Remember, the pancreas has another major service to perform for the body: secreting digestive enzymes to aid in the digestion of proteins. When the diet contains either too much protein or too much sugar and/or high-glycemic index starch foods, the overworked pancreas begins to be less and less efficient at maintaining both of these functions.

Sometimes a stressed-out pancreas gets overactive and does too good a job lowering the blood sugar, producing hypoglycemia. Hypoglycemia is generally accompanied by unpleasant symptoms such as fatigue, dizziness, blurred vision, irritability, confusion, headache, etc.

This condition is typically alleviated by yet another hit of sugar which builds an addiction not only to sugar, but to food in general.

If the hypoglycemic then keeps on eating sugar to relieve the symptoms of sugar ingestion, eventually the pancreas becomes exhausted, producing an insulin deficiency, called diabetes. Medical doctors treat diabetes with insulin supplements either oral or intramuscular plus a careful diet with very low and measured amounts of sugar and starch for the remainder of the persons inevitably shortened and far less pleasant life. However, sometimes diabetes can be controlled with diet alone, though medical doctors have not had nearly as much success with this approach as talented naturopaths. Sometimes, long fasting can regenerate a pancreas. It is far better to avoid creating this disease!

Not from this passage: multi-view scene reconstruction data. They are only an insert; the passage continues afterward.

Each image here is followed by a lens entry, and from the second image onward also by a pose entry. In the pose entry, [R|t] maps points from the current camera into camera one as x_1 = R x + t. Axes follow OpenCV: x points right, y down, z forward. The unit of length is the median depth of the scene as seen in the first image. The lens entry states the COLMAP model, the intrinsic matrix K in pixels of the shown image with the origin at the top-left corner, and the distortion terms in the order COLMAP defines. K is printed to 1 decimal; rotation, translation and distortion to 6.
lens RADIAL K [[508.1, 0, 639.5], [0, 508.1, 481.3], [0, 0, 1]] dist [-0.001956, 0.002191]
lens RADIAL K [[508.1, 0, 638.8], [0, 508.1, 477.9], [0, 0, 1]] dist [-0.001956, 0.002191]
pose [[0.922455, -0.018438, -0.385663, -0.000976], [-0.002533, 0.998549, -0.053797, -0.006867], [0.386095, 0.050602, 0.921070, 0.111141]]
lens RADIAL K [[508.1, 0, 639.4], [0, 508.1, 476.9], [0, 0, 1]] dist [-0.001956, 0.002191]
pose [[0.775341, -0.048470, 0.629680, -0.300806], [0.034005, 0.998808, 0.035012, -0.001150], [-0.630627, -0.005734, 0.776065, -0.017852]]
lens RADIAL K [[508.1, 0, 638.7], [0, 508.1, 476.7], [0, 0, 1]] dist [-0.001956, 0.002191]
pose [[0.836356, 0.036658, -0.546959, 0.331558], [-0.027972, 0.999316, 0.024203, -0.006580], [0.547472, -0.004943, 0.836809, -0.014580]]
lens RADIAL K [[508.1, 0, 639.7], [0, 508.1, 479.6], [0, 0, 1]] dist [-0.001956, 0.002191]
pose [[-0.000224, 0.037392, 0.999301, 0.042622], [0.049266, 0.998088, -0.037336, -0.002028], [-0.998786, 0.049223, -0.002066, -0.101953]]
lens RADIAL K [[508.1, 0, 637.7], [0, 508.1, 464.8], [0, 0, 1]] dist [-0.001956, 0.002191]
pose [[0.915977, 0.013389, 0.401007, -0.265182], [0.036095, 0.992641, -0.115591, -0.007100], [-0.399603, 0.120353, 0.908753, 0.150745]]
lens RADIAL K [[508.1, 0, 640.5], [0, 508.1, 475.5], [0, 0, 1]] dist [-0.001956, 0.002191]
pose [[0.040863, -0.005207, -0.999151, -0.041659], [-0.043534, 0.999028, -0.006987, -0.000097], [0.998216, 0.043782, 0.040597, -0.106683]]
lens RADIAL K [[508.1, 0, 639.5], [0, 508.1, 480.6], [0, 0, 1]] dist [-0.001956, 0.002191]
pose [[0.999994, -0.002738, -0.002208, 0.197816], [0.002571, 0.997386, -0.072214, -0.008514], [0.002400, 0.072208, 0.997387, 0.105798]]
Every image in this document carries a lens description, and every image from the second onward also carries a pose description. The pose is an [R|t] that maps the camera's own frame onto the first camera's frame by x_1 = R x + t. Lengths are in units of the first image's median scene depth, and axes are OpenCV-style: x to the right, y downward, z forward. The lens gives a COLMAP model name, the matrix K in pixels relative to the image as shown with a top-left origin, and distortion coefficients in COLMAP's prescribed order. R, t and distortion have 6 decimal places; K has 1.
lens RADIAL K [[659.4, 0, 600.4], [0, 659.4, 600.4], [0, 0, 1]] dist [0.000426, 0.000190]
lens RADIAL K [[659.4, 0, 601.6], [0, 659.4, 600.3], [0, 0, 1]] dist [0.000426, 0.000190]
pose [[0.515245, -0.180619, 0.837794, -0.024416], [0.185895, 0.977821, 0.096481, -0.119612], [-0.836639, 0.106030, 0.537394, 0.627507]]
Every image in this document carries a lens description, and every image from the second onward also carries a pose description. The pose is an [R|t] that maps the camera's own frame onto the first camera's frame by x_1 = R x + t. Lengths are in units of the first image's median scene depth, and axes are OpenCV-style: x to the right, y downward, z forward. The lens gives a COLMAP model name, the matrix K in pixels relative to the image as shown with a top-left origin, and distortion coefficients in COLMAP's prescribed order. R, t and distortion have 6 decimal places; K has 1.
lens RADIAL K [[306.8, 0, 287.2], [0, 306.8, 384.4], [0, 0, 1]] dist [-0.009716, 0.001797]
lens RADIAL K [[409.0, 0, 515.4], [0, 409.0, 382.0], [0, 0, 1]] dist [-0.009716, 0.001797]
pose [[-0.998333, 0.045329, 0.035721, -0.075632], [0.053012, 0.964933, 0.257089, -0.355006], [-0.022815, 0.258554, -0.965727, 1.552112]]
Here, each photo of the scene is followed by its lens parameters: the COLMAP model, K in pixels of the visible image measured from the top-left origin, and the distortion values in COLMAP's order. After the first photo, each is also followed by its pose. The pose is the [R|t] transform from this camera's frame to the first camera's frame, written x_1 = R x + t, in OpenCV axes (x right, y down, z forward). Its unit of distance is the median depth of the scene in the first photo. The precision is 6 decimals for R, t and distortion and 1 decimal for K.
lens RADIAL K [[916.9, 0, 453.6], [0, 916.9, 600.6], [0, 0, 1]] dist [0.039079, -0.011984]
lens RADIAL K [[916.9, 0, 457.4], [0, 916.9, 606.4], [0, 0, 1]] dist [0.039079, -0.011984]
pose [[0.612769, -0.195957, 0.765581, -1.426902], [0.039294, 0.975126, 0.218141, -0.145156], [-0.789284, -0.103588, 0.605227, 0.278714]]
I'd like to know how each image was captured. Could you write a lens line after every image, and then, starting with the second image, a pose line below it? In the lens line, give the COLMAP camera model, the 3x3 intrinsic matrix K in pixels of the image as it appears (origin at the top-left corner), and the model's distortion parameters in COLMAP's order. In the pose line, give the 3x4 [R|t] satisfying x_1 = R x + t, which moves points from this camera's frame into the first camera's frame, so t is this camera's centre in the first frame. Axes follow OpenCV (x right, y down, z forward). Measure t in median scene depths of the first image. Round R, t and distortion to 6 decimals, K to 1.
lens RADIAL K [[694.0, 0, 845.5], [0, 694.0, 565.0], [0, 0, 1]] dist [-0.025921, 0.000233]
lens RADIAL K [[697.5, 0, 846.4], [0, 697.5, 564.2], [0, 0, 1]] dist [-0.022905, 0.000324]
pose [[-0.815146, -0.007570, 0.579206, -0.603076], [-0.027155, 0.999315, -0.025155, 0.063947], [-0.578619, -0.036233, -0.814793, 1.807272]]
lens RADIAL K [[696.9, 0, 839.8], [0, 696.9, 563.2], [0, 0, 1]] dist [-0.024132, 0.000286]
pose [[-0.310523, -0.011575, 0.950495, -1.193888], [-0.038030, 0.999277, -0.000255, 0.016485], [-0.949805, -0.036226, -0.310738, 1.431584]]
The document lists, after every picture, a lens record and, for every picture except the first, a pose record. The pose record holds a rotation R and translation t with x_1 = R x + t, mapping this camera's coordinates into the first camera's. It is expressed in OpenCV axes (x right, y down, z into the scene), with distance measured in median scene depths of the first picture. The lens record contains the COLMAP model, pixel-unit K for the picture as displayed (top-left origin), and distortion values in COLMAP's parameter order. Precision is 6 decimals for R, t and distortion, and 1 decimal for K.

The dietary management of hypoglycemia requires that not only refined but also unrefined sugars and starches with a high glycemic index be removed from the diet. (The glycemic index measures the ease with which the starch is converted into glucose in the body, and estimates the amount of insulin needed to balance it out.) This means no sugar, no honey, no white flour, no whole grains sweetened with honey, no sweet fruits such as watermelons, bananas, raisins, dates or figs. Potatoes are too readily converted into sugar.

Jerusalem artichokes are a good subst.i.tute.

People with hypoglycemia can often control their symptoms with frequent small meals containing vegetable protein every two hours.